Convite aos democratas: barrar os ataques fascistas!
Mãe de jovem camponês desaparecido exige justiça
A situação é gravíssima e a LCP alerta pra o fato de que está em curso o preparativo para uma grande onda de prisões e repressão ao movimento camponês no estado. Uma série de outros acontecimentos se desenrolou em pleno fechamento desta edição de AND. Estes fatos merecerão outras matérias em edições futuras.
Em 23 de fevereiro, em Jaru, Rondônia, será realizado um ato contra as perseguições, reintegrações de posse, sequestros, torturas e assassinatos de camponeses e lideranças, promovido pela LCP de Rondônia e Amazônia Ocidental.

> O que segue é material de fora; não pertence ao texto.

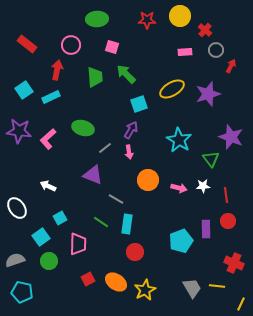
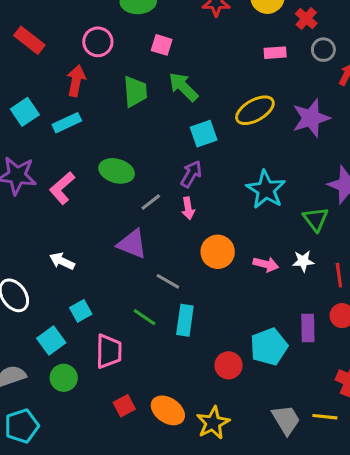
red circle: (135, 252) -> (229, 365), moved
cyan pentagon: (22, 292) -> (22, 426), turned -30

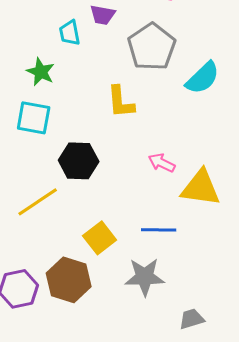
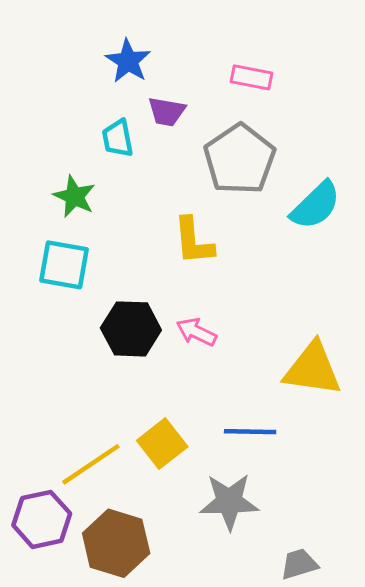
pink arrow: (162, 163) -> (196, 332), moved
yellow line: (38, 202) -> (91, 464), moved
brown hexagon: (69, 280) -> (116, 543), moved

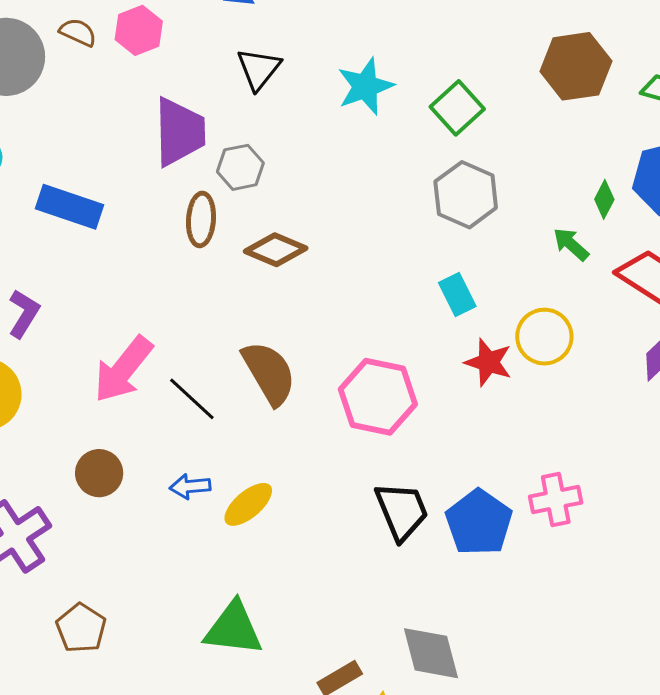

Dirigentes camponeses e do movimento sindical, estudantes, professores, organizações democráticas e de defesa dos direitos do povo de Rondônia e de diferentes regiões do país participarão deste importante ato que levantará as consignas “Barrar os ataques fascistas à LCP de Rondônia e Amazônia Ocidental!”, “Barrar os grupos de extermínio, esquadrões da morte e assassinatos de camponeses!” e “Barrar a criminalização e a demonização da luta pela terra!”.
Repercutimos esse convite convocando nossos leitores em Rondônia e em outras localidades para responderem ao chamado da LCP apoiando decididamente o movimento camponês em sua luta contra o latifúndio e a repressão fascista. Aos que não puderem comparecer ao ato, suas manifestações de solidariedade podem ser encaminhadas para [email protected].

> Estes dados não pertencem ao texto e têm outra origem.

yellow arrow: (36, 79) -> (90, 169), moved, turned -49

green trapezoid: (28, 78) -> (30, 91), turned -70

Coronel Ênedy e o terror no campo em Rondônia
O coronel Ênedy de Araújo é um personagem conhecido na repressão às massas camponesas em luta pela terra em Rondônia. Em várias edições do AND registramos seus serviços ao velho Estado que marcaram sua trajetória até que assumisse, recentemente, o comando geral da PM-RO. Sua indicação para este posto ocorre no momento em que as classes dominantes se organizam na tentativa de aniquilar as lideranças mais combativas do movimento camponês para tentar aplastar a luta pela terra no estado.

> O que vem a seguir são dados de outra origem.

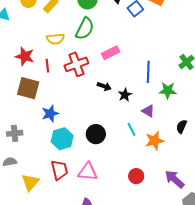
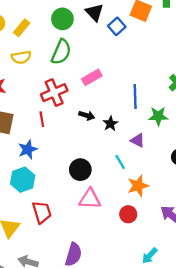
yellow semicircle: (55, 39) -> (21, 57), moved
red line: (47, 66) -> (42, 119), moved
cyan hexagon: (62, 139) -> (23, 180), moved
orange star: (155, 141) -> (138, 186), moved
pink triangle: (88, 172) -> (90, 199), moved

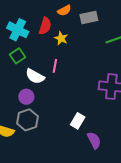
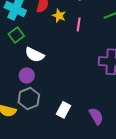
pink line: (55, 66) -> (79, 24), moved
white rectangle: (78, 121) -> (63, 110), moved

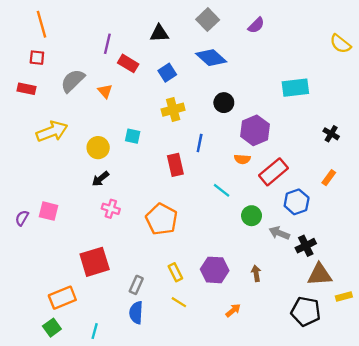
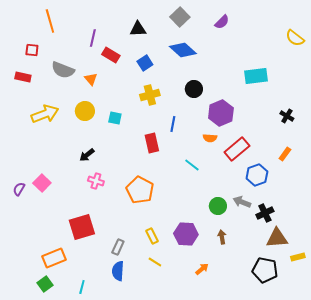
orange line: (42, 24) -> (50, 21), moved
gray semicircle: (73, 81) -> (63, 70), turned -115
yellow circle: (98, 148) -> (85, 111), moved
pink square: (48, 211) -> (42, 183), turned 30
green circle: (252, 216) -> (218, 206), moved

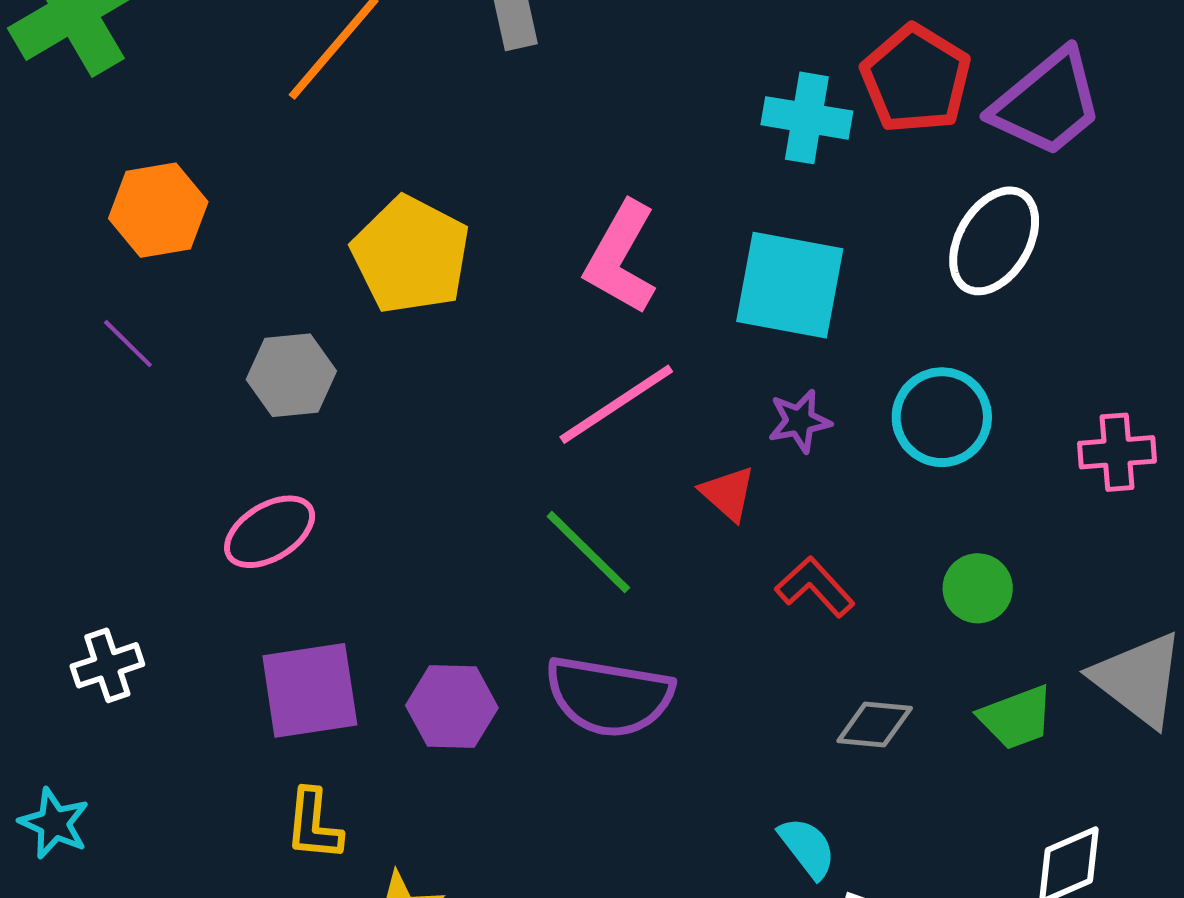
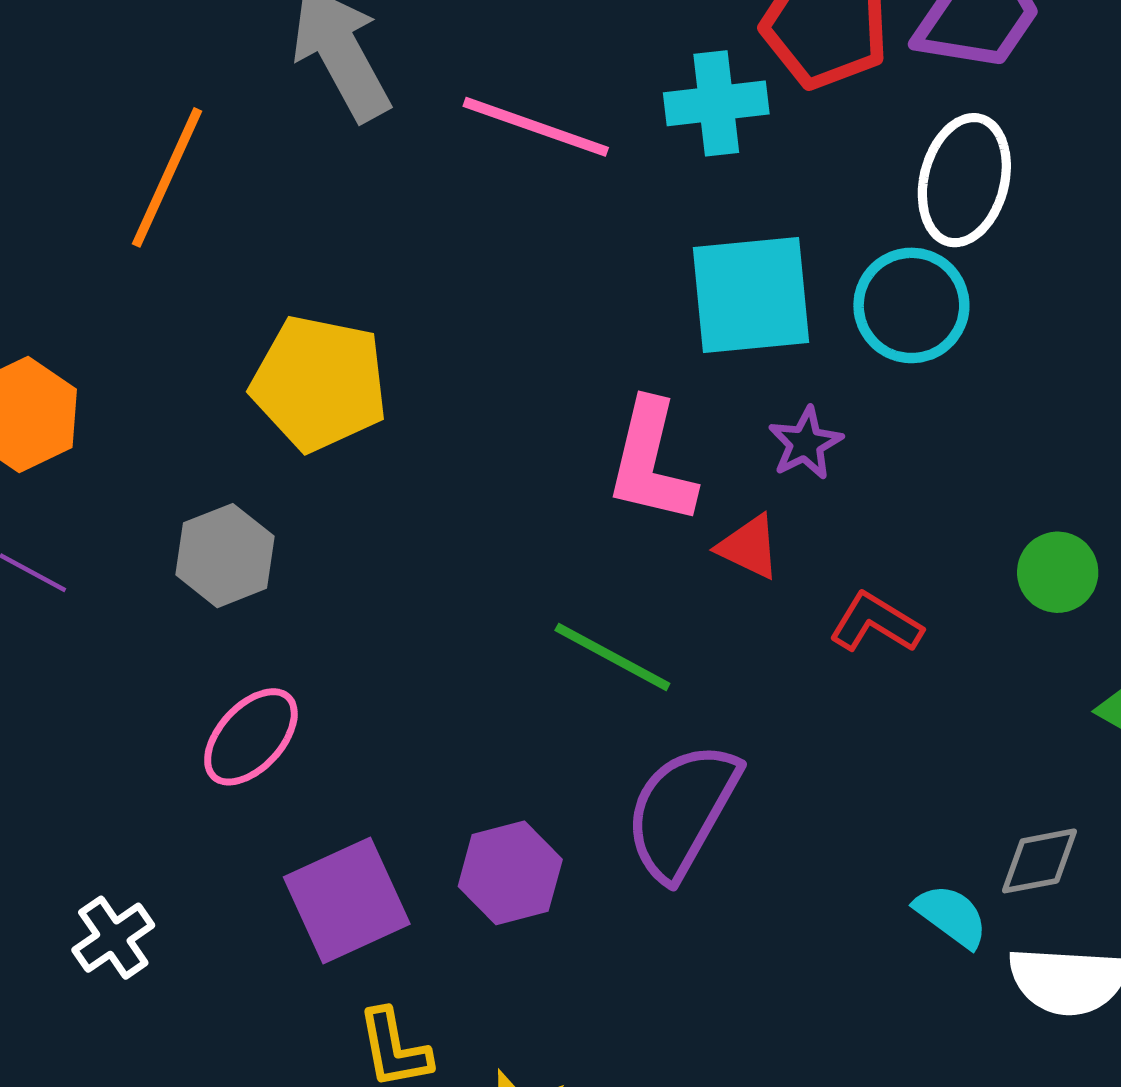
pink L-shape: (621, 258) -> (651, 462), moved
pink line: (616, 404) -> (536, 127), moved, turned 69
cyan circle: (942, 417) -> (911, 305), moved
purple semicircle: (609, 696) -> (682, 811), turned 126
gray diamond: (875, 725) -> (1040, 861), moved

Em AND nº 14, já denunciamos a ligação de Ênedy com latifundiários grileiros de terras e suas calúnias proferidas no monopólio de imprensa contra os camponeses em luta e seus apoiadores. Na edição nº 34, registramos que o então major, em depoimento, reconheceu que policiais do seu batalhão faziam a “segurança” de latifundiários locais. Na nº 92, relatamos a prisão arbitrária de 22 camponeses efetuada por policiais do 7º BPM de Ariquemes, comandado por Ênedy. Na nº 129, repercutimos denúncia dos camponeses de que o coronel participou pessoalmente da invasão da casa de Renato Nathan, apreendeu ilegalmente livros e DVDs da liderança camponesa na tentativa de justificar sua execução por policiais (fato que sequer constou no inquérito). E esses são apenas alguns poucos casos que ilustram o papel nefasto do recém-nomeado comandante geral da PM de Rondônia.